User interface change data:
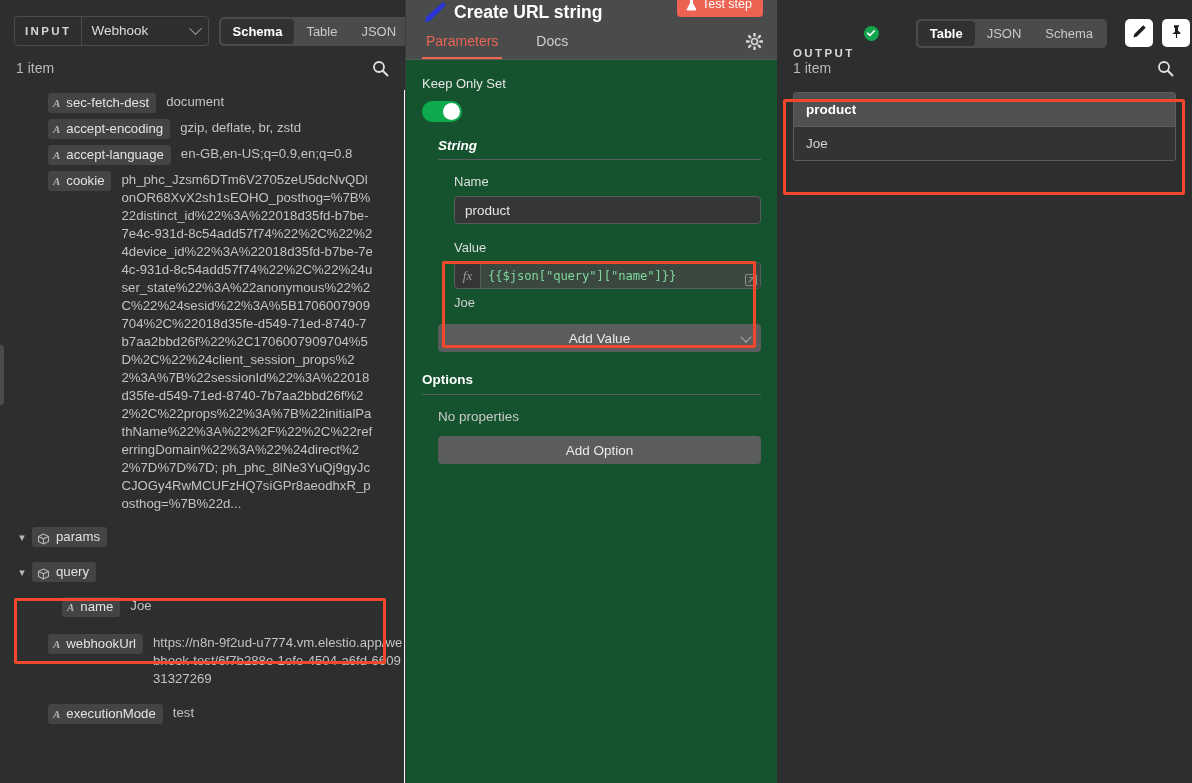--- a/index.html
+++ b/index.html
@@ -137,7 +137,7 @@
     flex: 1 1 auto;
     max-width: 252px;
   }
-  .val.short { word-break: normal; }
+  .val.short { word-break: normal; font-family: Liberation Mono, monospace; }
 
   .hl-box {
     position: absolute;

Your goal: Output each line above exactly. Skip the images.

Output below:
--- a/index.html
+++ b/index.html
@@ -137,7 +137,7 @@
     flex: 1 1 auto;
     max-width: 252px;
   }
-  .val.short { word-break: normal; }
+  .val.short { word-break: normal; font-family: Liberation Mono, monospace; }
 
   .hl-box {
     position: absolute;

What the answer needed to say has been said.